DESCRIPTION (provided by applicant): Influenza viruses display antigenic drift necessitating development of updated vaccines each year. Misjudgment or absence of appropriate information can lead to design and production of vaccines with marginal ability to protect against the prevailing strains. Influenza also undergo genome reassansortment by co-infection of animal host cells with two different influenza viruses. Since there are influenza strains that infect birds, swine, horses and humans and since these host-adapted viruses have different antigenic components, genome reassortment can generate influenza strains that have never existed before. Consequently, such new reassortment viruses could cause an influenza pandemic, with potential to cause some 300 million world-wide deaths. The economic consequences of such a pandemic due to morbidity, health care delivery and in burying the deceased would be staggering. Since methods exist to generate such reassortment viruses in the laboratory or by willful co-infection of cells or animals, it must be appreciated that influenza could become a significant bioweapon. Another problem with current technology in making influenza vaccines is the reliance on using embryonated eggs that is time-consuming (taking four months), has low productivity and, most troublesome, cannot be used when needing to make vaccines with some avian influenza components. Our objective is to design, construct and evaluate a novel inexpensive rapidly modifiable vaccine for oral needle-free vaccination to deliver DNA vaccines and protective antigens/epitopes to induce protective immunity, including mucosal immunity, in children and adults to prevent infection by influenza viruses with avian and human antigenic components. In addition to relying on inducing protective immunity to HA antigens, we will thoroughly investigate the potential to induce a longer lasting cross-protective cellular immunity by delivery of conserved antigens containing T-cell epitopes. The vaccine delivery system employs attenuated Salmonella strains with special newly developed features to maximize colonization of lymphoid tissues and that display a regulated delayed lysis in vivo phenotype to release DNA vaccines encoding influenza hemagglutinin antigens in the cytosol of host cells and deliver protective antigens/epitopes to other tissues.
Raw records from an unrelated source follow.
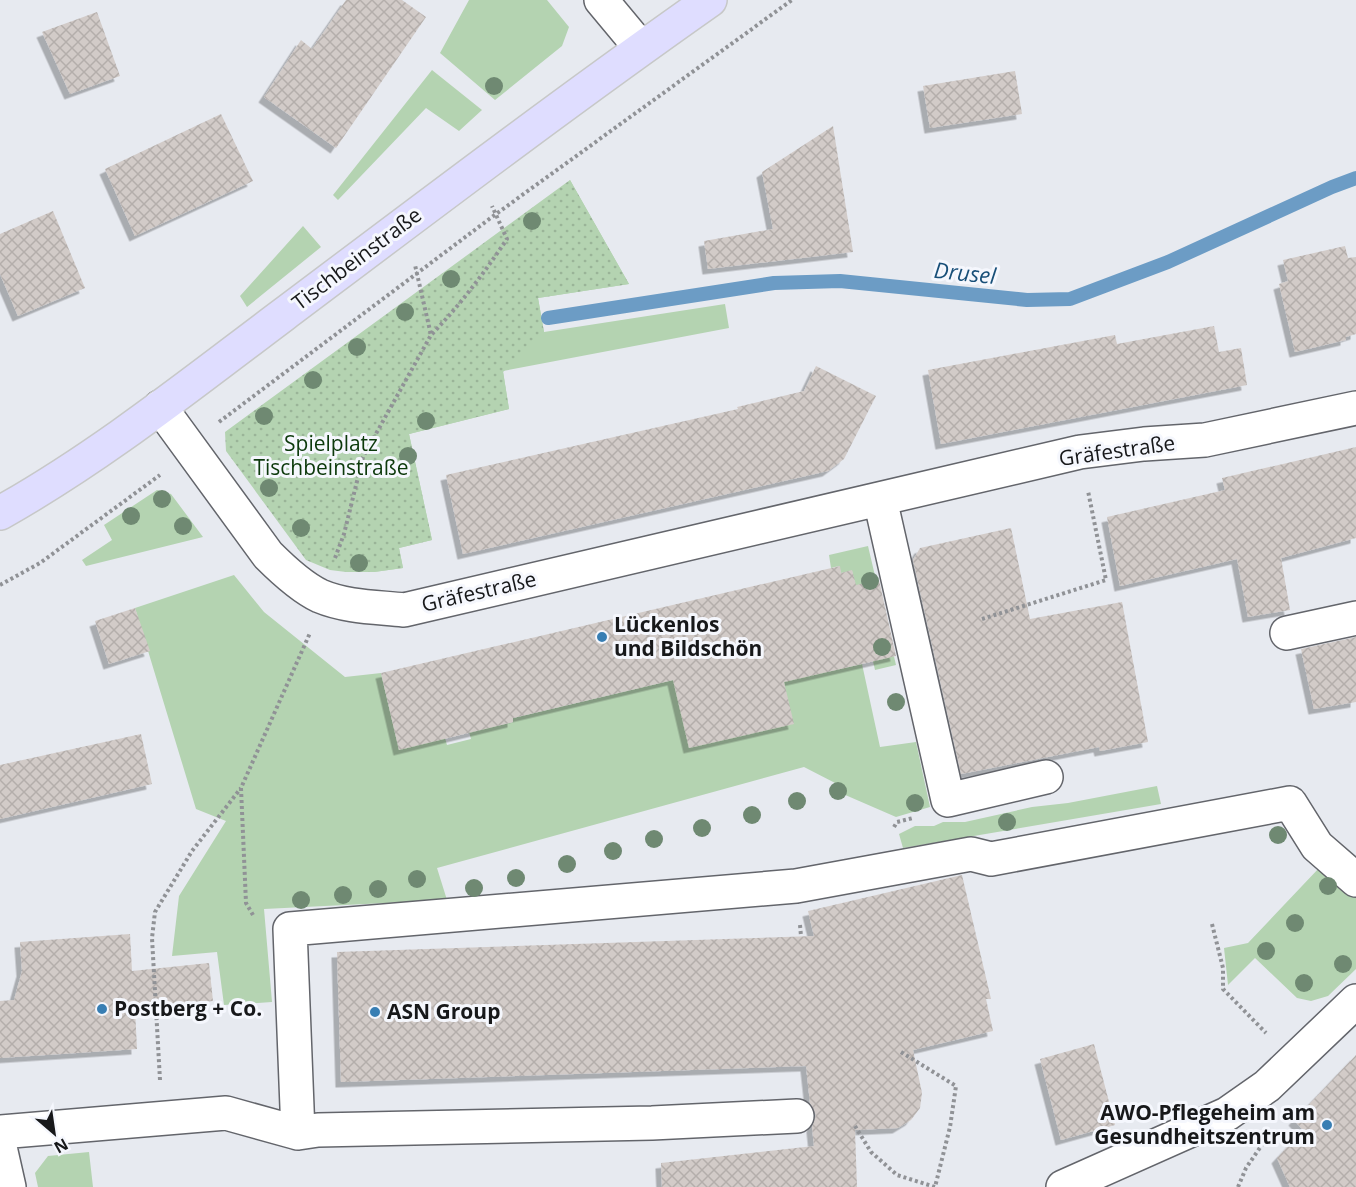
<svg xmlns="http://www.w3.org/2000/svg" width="1356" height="1187" viewBox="0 0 1356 1187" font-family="'Open Sans',sans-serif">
  <defs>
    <pattern id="park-dots" width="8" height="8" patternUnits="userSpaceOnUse" patternTransform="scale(1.5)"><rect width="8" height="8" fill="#b4d3b1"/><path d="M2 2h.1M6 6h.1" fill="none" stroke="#9ab498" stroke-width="1.8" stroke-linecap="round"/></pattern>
    <pattern id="building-cross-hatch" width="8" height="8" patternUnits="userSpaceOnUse" patternTransform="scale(1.5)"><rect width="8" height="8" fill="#d2cbc8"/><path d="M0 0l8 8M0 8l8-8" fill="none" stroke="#b4aeab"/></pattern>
    <filter id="shadow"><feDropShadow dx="-5.5" dy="5.5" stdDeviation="0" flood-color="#0004"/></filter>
  </defs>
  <rect width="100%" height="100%" fill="#e7eaf0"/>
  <path fill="#b4d3b1" d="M469,0H547L569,27L562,46L495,100L440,53Z
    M432,70L482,110L459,131L426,108L338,200L333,195Z
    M570,180L629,284L538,298L544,332L725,304L729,328L503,371L509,409L409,434L432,540L399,548L403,568L374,572H346L360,524L364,486Z
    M303,226L321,247L247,307L240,296Z
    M157,490L171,494L203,537L86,566L82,560L112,540L104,525Z
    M868,546L896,665L875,670L852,571L841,573L839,566L831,568L829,555Z
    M234,575L264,612L345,677L381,673L399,749L445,738L447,745L471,739L469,732L513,722V718L681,678L826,672L862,664L880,747L916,742L930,807L896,817L843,794L839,785L804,767L437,868L447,900L264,909L272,1002L224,1005L217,952L172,956L179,896L226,821L196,809L135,608Z
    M1157,786L1161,804L903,848L899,834L915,826H934L943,822H965L1032,807L1068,803Z
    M1320,867L1356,898V969L1328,996L1311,1001L1297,998L1255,958L1228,985L1224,948L1248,943Z
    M89,1152L93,1187H38L35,1173L48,1156Z"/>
  <path fill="url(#park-dots)" d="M570,180L629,284L538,298L544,332L503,372L509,409L409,434L432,540L399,548L403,568L374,572H346L330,570L306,560L226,451L225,432Z"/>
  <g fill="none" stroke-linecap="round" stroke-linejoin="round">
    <path stroke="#6c9cc5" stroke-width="14" d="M548,318L774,283L840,281L1027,300L1070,299L1168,262L1332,187L1356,178"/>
  </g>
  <path fill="url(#building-cross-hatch)" filter="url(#shadow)" d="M346,0H402L426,17L336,148L264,97L301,40L312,49Z
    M97,12L120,76L70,94L42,32Z
    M1015,71L1022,114L930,128L923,86Z
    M221,114L253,181L135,236L105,169Z
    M833,126L853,252L708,269L704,241L773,229L762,172Z
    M53,211L85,288L18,316L0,274V234Z
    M1345,246L1348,258L1356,257V334L1346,337V340L1295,352L1279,284L1288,281L1283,260Z
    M1214,326L1219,352L1241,348L1247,385L941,444L928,370L1115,335L1117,344Z
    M816,366L876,396L844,459L828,471L463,554L446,475L738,409L737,407L804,391Z
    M1356,447V538L1281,558L1290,610L1248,617L1237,559L1120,586L1107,517L1225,490L1222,478Z
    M1011,528L1030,619L1122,602L1148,742L1100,751L1099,747L961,774L913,560L920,548Z
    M840,566L841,573L852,570L856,585L879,580L896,656L784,682L794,724L689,748L673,680L513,718V722L399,750L381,673Z
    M135,608L150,651L109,664L95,621Z
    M1356,637V702L1314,709L1301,649Z
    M141,734L152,784L0,819V765Z
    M962,875L991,999H986L993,1031L913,1050L922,1093L920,1108L911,1120L898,1128L855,1130L857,1187H662L661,1163L814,1146L812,1127L816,1115L810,1103L806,1066L341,1082L337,952L814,936L808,911Z
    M130,934L132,971L209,963L213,1001L135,1009L137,1049L0,1058V1001L14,1000L22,971L20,942Z
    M1094,1044L1115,1125L1061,1140L1040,1059Z
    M1356,1055V1187H1290L1277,1158L1303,1130L1294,1120Z"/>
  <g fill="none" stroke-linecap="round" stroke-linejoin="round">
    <g stroke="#63656b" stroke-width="36">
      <path id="minor" d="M601,0L641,48
        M160,407L268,555C283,570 301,587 320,596C346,607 376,607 404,610L1080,452L1144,444L1205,440L1356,408
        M880,499L948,800L1046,777
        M1287,633L1356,618
        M0,1132L226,1113L298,1133L318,1130L652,1123L797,1116
        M298,1133L290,929L796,886L971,854L991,859L1290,803L1317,846L1356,880
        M0,1147L9,1187
        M1063,1187L1227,1114L1267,1086L1356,1001"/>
    </g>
    <g stroke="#c7c8c8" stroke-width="36">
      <path id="major" d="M0,513C100,457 191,384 283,315C424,209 565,102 710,0"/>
    </g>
    <path stroke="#909296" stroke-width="4" stroke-dasharray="3 3" stroke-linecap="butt" d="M432,334C461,304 484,273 507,239L492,206
      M219,422L496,214L792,0
      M335,558L344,534L363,457L431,335L415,265
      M0,585L40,563L160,475
      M982,619L1106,580L1088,491
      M894,827L897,822L913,818
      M253,915L246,903L241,788L310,633
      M1212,924L1223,968V989L1266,1033
      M800,925L801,936
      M901,1052L956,1086L950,1127L935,1187
      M160,1080L152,938L155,912L192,851L241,788
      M855,1126L871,1152L897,1175L935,1187
      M1238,1187L1246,1168L1268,1136"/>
    <use href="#minor" stroke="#fff" stroke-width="33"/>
    <use href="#major" stroke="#dfddff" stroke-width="33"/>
  </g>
  <g fill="#6f8972">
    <circle cx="494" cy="86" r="9"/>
    <circle cx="532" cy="221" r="9"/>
    <circle cx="451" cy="279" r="9"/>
    <circle cx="405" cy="312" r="9"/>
    <circle cx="357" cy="347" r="9"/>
    <circle cx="313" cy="380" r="9"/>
    <circle cx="264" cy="416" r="9"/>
    <circle cx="426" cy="421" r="9"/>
    <circle cx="408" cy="456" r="9"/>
    <circle cx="269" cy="488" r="9"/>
    <circle cx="162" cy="499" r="9"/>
    <circle cx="131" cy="516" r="9"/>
    <circle cx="183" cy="526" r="9"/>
    <circle cx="301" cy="528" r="9"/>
    <circle cx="359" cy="563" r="9"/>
    <circle cx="870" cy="581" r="9"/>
    <circle cx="882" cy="647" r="9"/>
    <circle cx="896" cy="702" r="9"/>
    <circle cx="838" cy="791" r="9"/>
    <circle cx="797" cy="801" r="9"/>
    <circle cx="915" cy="803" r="9"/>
    <circle cx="752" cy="815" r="9"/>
    <circle cx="1007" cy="822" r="9"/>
    <circle cx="702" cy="828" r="9"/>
    <circle cx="1278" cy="835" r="9"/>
    <circle cx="654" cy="839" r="9"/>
    <circle cx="613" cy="851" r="9"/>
    <circle cx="567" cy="864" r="9"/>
    <circle cx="516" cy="878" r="9"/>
    <circle cx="417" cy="879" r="9"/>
    <circle cx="1328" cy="886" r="9"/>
    <circle cx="474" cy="888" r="9"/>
    <circle cx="378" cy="889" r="9"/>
    <circle cx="343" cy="895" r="9"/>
    <circle cx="301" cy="900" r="9"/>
    <circle cx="1295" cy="923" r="9"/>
    <circle cx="1266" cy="951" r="9"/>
    <circle cx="1343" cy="964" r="9"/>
    <circle cx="1304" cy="983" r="9"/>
  </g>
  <g fill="#387eb3" stroke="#f5f7fd" stroke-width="2">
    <circle cx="602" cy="637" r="6"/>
    <circle cx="102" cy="1009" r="6"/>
    <circle cx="375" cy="1012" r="6"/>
    <circle cx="1327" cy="1125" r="6"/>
  </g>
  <g text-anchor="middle" stroke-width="6" stroke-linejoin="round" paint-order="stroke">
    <g font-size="21" fill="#17181a" stroke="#f5f7fd">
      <text transform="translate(357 259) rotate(-37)" y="7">Tischbeinstraße</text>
      <text transform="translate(1117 451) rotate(-8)" y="7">Gräfestraße</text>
      <text transform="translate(479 592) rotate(-13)" y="7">Gräfestraße</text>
    </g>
    <g font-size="21" fill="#0c390b" stroke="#f5f7fd">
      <text x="331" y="451">Spielplatz<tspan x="331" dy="24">Tischbeinstraße</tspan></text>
    </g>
    <g font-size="21" font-weight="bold" fill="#17181a" stroke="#f5f7fd" text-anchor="start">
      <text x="614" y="632">Lückenlos<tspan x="614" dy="24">und Bildschön</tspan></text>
      <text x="114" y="1016">Postberg + Co.</text>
      <text x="387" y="1019">ASN Group</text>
      <text x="1315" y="1120" text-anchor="end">AWO-Pflegeheim am<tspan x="1315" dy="24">Gesundheitszentrum</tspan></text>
    </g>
    <g font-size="22" font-style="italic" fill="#184f78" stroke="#f5f7fd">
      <text transform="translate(965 273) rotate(6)" y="8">Drusel</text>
    </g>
  </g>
  <g transform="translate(54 1133) rotate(151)" stroke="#f5f7fd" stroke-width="4.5" paint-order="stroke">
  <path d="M0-4.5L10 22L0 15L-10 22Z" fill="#17181a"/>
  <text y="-9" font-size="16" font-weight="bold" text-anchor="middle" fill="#17181a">N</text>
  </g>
</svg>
描述（由申请人提供）：流感病毒显示抗原漂移，每年需要开发更新的疫苗。错误的判断或缺乏适当的信息会导致疫苗的设计和生产具有边缘能力，以防止现行菌株。流感还通过与两种不同的流感病毒共同感染动物宿主细胞，可以进行基因组的态度。由于有流感菌株感染鸟类，猪，马和人类，并且这些适应宿主的病毒具有不同的抗原成分，因此基因组的重组可以产生以前从未存在的流感菌株。因此，这种新的重新分类病毒可能会引起流感流行病，并可能导致全球范围内约3亿人死亡。由于发病率，医疗保健和埋葬死者而导致的大流行的经济后果将是惊人的。由于存在在实验室或通过故意的细胞或动物共同感染中生成这种保养病毒的方法，因此必须理解流感可能成为重要的生物武器。当前技术生产流感疫苗的另一个问题是，依赖使用时间耗时的胚胎卵（花了四个月），生产率较低，最麻烦的是，在需要用某些禽流感成分的疫苗时，无法使用。我们的目标是设计，构建和评估一种新型廉价的迅速修改的疫苗，用于无针头疫苗接种，以提供DNA疫苗和保护性抗原/表位，以诱导包括粘膜免疫，包括儿童和成人在内的保护性免疫，以防止流感和人类抗原抗原抗原抗原的疫苗感染。除了依赖于抗原抗原的保护性免疫外，我们还将通过递送含有T细胞表位的保守抗原来诱导更长的持久跨保护细胞免疫的潜力。该疫苗输送系统采用具有特殊新开发的特征的衰减沙门氏菌菌株来最大化淋巴组织的定殖，并且在体内表型中显示了受调节的延迟裂解，以释放编码宿主细胞和保护性抗原抗原和其他组织胞质胞质的流感型血瓜蛋白抗原的DNA疫苗。